EXERCISE DESCRIPTION ▸ Take the lines below from the one with "овременным стандартам качества, что" through the one with "шоссе, 46, офис 110." and retype them exactly. Include nothing else, and no pictures.

DATA ▸
[Start of section]
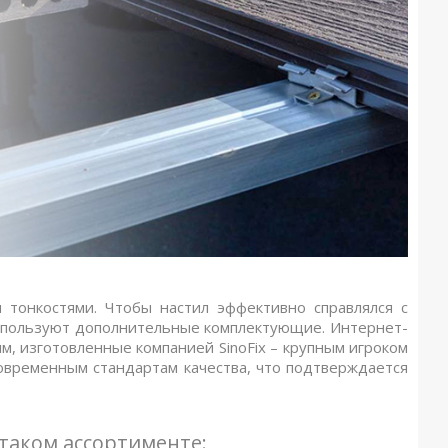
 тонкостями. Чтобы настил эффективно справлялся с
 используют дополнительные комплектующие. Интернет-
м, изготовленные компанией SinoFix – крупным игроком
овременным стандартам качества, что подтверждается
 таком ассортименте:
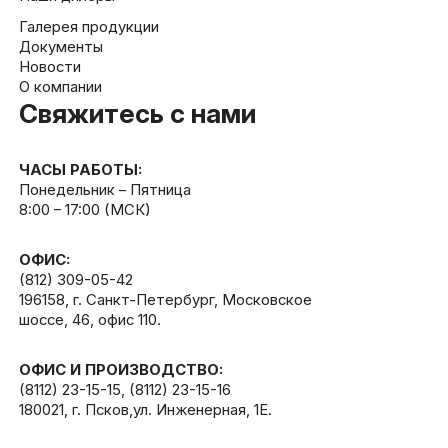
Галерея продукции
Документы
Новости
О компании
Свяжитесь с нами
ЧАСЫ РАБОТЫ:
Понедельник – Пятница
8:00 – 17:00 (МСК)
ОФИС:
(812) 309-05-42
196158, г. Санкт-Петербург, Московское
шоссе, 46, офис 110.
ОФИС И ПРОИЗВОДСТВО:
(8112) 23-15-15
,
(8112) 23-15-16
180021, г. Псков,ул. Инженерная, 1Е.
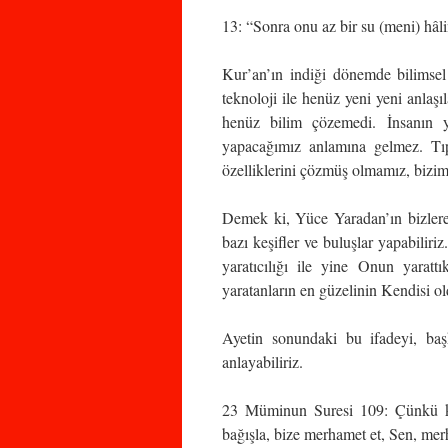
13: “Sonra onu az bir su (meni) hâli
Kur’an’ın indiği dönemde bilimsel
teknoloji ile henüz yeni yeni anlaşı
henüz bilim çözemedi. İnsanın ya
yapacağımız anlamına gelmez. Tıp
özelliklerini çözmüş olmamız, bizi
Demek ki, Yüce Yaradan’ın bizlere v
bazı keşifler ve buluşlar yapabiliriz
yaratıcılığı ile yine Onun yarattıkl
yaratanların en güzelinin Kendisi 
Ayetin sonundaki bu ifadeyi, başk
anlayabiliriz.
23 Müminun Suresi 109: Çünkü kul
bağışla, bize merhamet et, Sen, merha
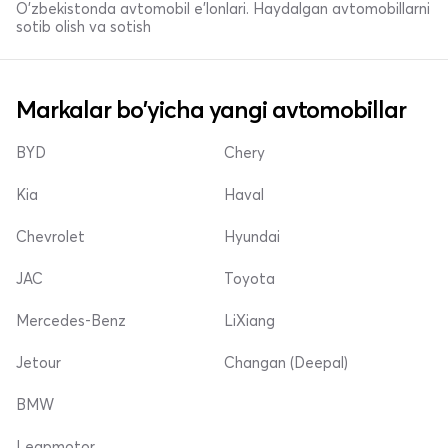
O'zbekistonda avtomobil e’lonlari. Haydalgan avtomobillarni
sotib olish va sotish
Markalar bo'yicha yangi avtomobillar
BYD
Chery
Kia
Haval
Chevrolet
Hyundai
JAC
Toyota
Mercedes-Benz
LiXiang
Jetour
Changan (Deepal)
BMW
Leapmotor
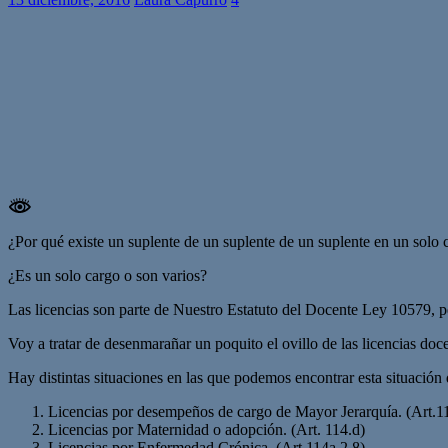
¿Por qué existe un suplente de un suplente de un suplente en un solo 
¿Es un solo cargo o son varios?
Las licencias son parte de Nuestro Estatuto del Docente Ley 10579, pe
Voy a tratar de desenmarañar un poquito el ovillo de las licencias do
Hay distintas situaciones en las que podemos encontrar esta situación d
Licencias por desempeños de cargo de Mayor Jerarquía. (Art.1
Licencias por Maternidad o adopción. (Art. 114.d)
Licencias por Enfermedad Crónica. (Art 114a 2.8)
[End of section]
[Start of section]
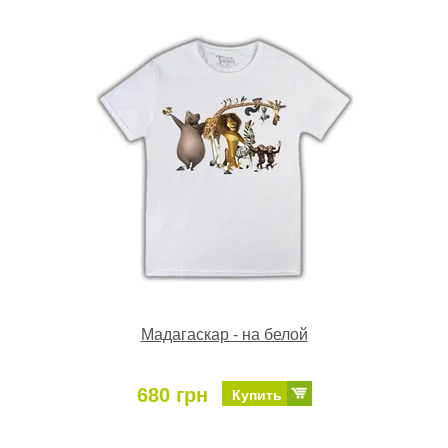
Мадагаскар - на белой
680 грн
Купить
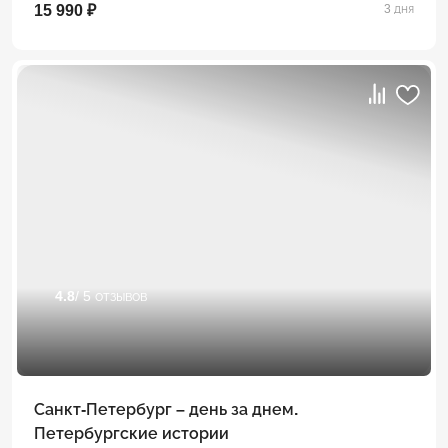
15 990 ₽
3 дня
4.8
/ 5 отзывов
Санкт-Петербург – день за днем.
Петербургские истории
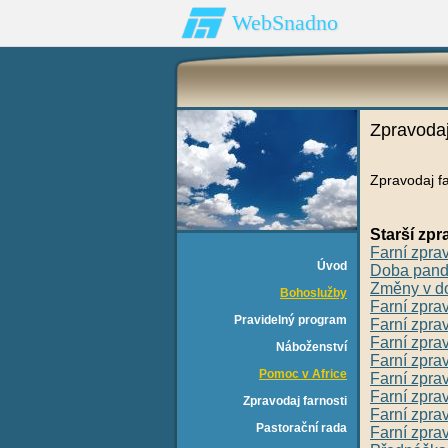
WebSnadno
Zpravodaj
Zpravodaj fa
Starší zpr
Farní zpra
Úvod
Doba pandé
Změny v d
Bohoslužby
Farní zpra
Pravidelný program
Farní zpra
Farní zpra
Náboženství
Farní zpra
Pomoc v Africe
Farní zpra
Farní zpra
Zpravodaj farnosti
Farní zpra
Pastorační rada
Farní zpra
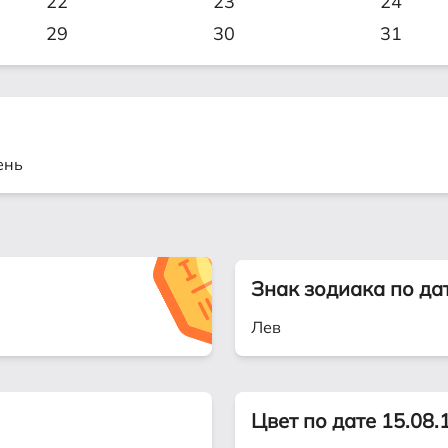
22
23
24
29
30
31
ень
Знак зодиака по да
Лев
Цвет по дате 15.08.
[End of section]
REPLY ▸
овременным стандартам качества, что подтверждается
 таком ассортименте:
Галерея продукции
Документы
Новости
О компании
Свяжитесь с нами
ЧАСЫ РАБОТЫ:
Понедельник – Пятница
8:00 – 17:00 (МСК)
ОФИС:
(812) 309-05-42
196158, г. Санкт-Петербург, Московское
шоссе, 46, офис 110.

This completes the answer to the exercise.